Für Campino war zudem die Punk- und Rockmusik aus London der 70er Jahre prägend, da er selbst halb Brite ist und die Musik für Rebellion und Gesellschaftskritik steht. Musikalisch konträr zum Punk kommen die lyrischen und sozialkritischen Texte des Liedermachers Hannes Wader – ein weiteres Idol für Campino – als prägende Komponente dazu. Über ihn kam er auch auf seine Eltern zu sprechen, da Hannes Wader immer wieder dieses Verhältnis thematisiert. Und da wir uns in Göttingen befanden, wollte Campino trotz Zeitmangels über das Kennenlernen seiner Eltern sprechen: „Ohne die Stadt Göttingen gäbe es mich nämlich gar nicht“, sagte er nur dazu. Sein Vater Peter Frege war als Jura-Student an der Göttinger Universität AStA Vorsitzender, als er nach dem Krieg hier in die britische Zone stationiert wurde. Er gründete unter anderem das Zufluchtslager Friedland, was bis heute noch besteht.
Seine Mutter, die zunächst in Oxford studierte, sollte im Rahmen eines Austausches und zur Entnazifizierung den universitären Kontakt mit Deutschland stärken und kam somit an die Uni Göttingen, wo sie zwangsläufig stets Kontakt mit Peter als AStA Vorsitz hatte. Der Rest bleibt wohl Geschichte…

Über seinen Vater, mit dem Campino eine schwierige Beziehung pflegte, schrieb er 2012 – ein Jahr nach dessen Tod – „Draußen vor der Tür“. Diesen Song performte er am Literaturabend in Göttingen zusammen mit Kuddel als musikalische Unterstützung an der Gitarre. Auch das Lied „Nur zu Besuch“ spielte er, welches er anlässlich des Todes seiner Mutter 2001 innerhalb von zwanzig Minuten verfasste.

Insgesamt war der Abend mit großer Melancholie zur damaligen Punkjugend und zugleich mit starken politischen Aufrufen gefüllt.
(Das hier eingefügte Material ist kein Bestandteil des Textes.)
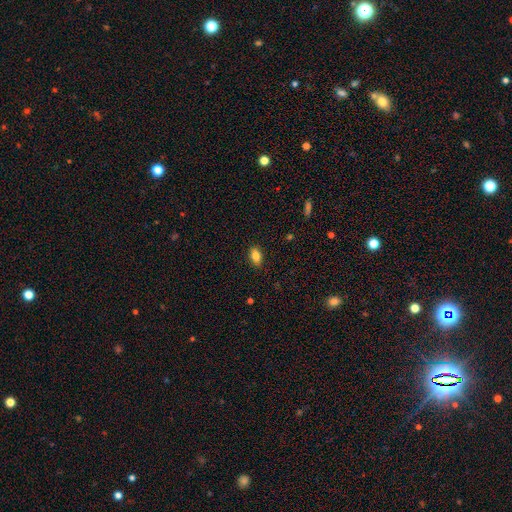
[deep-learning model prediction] Morphology: type=smooth (85%); roundness=in between (88%); merging=none (88%).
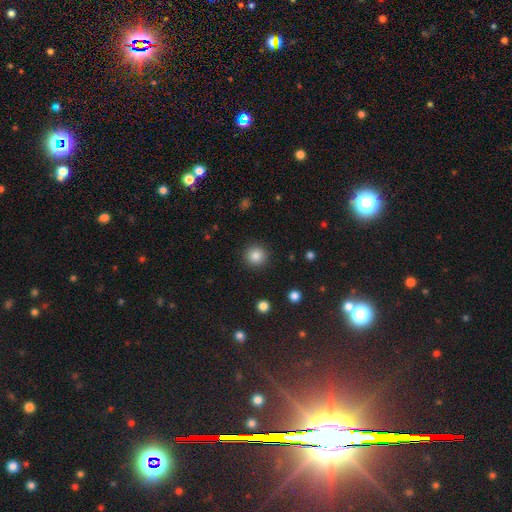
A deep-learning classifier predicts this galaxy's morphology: smooth 85%, star or artifact 11%, featured or disk 4%. Down the decision tree: how rounded — round (94%); merging — none (91%).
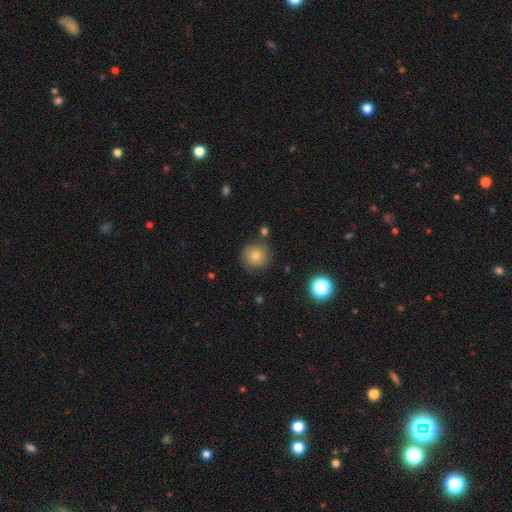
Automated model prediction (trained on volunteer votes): Smooth or featured: smooth — 70% (featured or disk — 18%)
How rounded: round — 92% (in between — 7%)
Merging: none — 78% (minor disturbance — 14%)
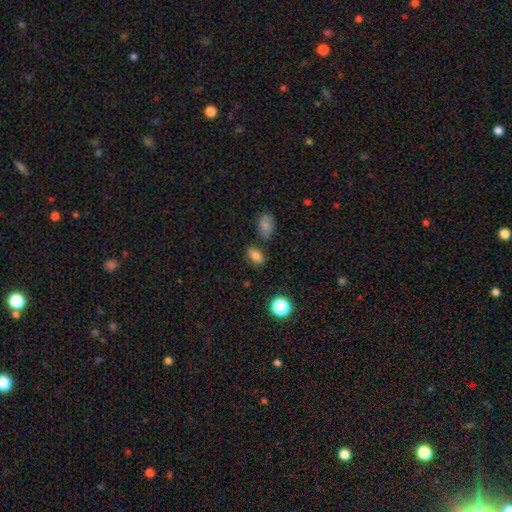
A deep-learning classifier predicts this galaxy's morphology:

Als letztes großes Highlight des Abends entließ Campino sein geliebtes Publikum mit einem Hoffnungsschimmer für die Zukunft in Form eines gecoverten Songs: „You’ll Never Walk Alone“, der Hymne des FC Liverpools. Die 620 Zuschauenden verließen den Saal mit einem Lächeln auf dem Gesicht und dem Gefühl, zumindest einmal in Campinos Welt des Punks und der Gebrauchslyrik eingetaucht zu sein.